Supplied records
━━━━

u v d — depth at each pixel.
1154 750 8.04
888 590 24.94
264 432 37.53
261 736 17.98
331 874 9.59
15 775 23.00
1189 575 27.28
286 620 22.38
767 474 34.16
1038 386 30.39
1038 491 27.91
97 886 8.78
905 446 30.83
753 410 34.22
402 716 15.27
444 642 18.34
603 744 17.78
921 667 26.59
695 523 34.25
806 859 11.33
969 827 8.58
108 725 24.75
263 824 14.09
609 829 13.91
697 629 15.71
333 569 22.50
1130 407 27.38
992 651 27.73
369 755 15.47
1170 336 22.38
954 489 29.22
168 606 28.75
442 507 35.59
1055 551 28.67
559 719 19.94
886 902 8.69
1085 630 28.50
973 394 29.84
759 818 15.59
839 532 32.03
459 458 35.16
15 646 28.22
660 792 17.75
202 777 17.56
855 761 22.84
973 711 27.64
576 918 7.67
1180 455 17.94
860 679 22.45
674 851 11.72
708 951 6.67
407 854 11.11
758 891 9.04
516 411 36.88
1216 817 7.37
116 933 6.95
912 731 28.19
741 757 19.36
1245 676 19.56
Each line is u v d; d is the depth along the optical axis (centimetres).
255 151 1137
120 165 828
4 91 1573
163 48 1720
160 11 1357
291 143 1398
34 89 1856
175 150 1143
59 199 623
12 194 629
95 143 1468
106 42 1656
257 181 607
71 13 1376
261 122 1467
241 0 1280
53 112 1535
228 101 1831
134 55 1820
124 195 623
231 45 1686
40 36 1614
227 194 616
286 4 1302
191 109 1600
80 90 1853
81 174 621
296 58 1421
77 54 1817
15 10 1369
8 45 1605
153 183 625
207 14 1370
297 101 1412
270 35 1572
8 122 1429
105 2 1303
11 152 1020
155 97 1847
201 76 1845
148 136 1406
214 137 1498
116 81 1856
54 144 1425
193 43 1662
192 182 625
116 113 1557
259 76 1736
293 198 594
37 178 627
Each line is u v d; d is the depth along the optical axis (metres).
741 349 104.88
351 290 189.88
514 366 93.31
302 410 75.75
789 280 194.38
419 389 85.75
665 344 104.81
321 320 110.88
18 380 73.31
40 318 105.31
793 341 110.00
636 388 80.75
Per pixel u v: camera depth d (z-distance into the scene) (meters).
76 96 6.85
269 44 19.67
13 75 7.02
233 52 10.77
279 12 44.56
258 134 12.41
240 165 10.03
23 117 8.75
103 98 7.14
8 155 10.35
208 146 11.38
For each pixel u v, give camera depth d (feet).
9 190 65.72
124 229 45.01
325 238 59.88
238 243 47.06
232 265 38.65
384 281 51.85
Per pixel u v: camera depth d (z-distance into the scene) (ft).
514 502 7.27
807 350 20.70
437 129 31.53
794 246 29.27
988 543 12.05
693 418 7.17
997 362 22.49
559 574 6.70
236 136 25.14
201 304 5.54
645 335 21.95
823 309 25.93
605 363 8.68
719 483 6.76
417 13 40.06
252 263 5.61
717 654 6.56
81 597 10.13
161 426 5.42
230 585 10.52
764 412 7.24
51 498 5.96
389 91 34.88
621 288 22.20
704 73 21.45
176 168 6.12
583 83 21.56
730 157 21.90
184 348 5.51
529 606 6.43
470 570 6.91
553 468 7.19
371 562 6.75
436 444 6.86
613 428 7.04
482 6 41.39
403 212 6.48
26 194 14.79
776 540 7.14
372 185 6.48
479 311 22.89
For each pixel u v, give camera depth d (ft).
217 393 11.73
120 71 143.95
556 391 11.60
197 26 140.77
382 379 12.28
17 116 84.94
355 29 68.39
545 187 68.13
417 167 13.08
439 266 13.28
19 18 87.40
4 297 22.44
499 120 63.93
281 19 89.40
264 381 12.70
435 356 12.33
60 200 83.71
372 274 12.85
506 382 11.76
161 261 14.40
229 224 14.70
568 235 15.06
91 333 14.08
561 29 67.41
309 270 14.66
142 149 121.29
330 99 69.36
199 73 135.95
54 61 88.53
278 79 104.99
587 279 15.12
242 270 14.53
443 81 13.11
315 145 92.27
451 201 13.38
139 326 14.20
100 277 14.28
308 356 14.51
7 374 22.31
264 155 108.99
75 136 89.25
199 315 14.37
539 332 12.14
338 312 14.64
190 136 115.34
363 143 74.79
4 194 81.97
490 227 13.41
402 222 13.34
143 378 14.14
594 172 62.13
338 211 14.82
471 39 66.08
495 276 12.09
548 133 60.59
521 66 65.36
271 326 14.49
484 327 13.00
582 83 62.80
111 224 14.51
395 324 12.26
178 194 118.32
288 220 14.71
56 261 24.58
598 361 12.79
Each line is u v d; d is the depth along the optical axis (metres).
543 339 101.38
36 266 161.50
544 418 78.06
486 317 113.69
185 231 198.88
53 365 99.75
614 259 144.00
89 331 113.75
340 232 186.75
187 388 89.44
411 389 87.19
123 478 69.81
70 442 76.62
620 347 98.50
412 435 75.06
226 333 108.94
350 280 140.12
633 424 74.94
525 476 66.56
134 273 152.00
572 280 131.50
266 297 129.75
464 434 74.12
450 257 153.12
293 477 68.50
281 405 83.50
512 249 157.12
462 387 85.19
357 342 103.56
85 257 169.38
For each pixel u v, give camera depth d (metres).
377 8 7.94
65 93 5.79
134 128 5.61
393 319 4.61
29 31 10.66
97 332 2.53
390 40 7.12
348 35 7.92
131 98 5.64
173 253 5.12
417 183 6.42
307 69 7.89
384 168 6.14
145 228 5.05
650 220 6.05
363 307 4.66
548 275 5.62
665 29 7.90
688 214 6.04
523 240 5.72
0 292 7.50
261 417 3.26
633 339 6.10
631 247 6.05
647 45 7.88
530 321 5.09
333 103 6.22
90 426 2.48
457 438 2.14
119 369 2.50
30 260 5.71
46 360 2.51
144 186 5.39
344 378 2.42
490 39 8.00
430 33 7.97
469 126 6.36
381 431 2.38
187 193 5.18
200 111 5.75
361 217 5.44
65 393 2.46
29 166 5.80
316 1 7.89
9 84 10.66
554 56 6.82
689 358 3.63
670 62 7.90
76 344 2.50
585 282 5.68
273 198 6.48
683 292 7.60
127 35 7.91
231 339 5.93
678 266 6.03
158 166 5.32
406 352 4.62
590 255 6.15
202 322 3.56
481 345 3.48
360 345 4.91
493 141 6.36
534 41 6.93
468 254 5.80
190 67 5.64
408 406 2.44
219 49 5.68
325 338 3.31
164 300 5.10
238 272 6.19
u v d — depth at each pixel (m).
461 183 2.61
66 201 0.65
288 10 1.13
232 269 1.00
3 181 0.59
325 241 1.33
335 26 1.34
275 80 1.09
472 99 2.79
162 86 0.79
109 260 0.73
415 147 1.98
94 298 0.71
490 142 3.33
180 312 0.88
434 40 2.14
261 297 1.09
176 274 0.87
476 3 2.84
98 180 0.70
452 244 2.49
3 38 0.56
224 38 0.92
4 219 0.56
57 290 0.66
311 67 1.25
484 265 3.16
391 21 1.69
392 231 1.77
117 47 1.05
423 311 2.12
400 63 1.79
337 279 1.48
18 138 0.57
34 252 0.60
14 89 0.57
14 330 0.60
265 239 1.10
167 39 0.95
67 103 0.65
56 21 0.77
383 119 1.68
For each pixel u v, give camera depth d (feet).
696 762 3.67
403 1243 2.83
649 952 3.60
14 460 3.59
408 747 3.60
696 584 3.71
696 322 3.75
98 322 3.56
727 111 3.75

━━━━

Task objective
Please output the lines of the listing above that fall in the stretch from the one with "372 185 6.48" through the one with "484 327 13.00", exactly and only those.

Solution for this task
372 185 6.48
479 311 22.89
For each pixel u v, give camera depth d (ft).
217 393 11.73
120 71 143.95
556 391 11.60
197 26 140.77
382 379 12.28
17 116 84.94
355 29 68.39
545 187 68.13
417 167 13.08
439 266 13.28
19 18 87.40
4 297 22.44
499 120 63.93
281 19 89.40
264 381 12.70
435 356 12.33
60 200 83.71
372 274 12.85
506 382 11.76
161 261 14.40
229 224 14.70
568 235 15.06
91 333 14.08
561 29 67.41
309 270 14.66
142 149 121.29
330 99 69.36
199 73 135.95
54 61 88.53
278 79 104.99
587 279 15.12
242 270 14.53
443 81 13.11
315 145 92.27
451 201 13.38
139 326 14.20
100 277 14.28
308 356 14.51
7 374 22.31
264 155 108.99
75 136 89.25
199 315 14.37
539 332 12.14
338 312 14.64
190 136 115.34
363 143 74.79
4 194 81.97
490 227 13.41
402 222 13.34
143 378 14.14
594 172 62.13
338 211 14.82
471 39 66.08
495 276 12.09
548 133 60.59
521 66 65.36
271 326 14.49
484 327 13.00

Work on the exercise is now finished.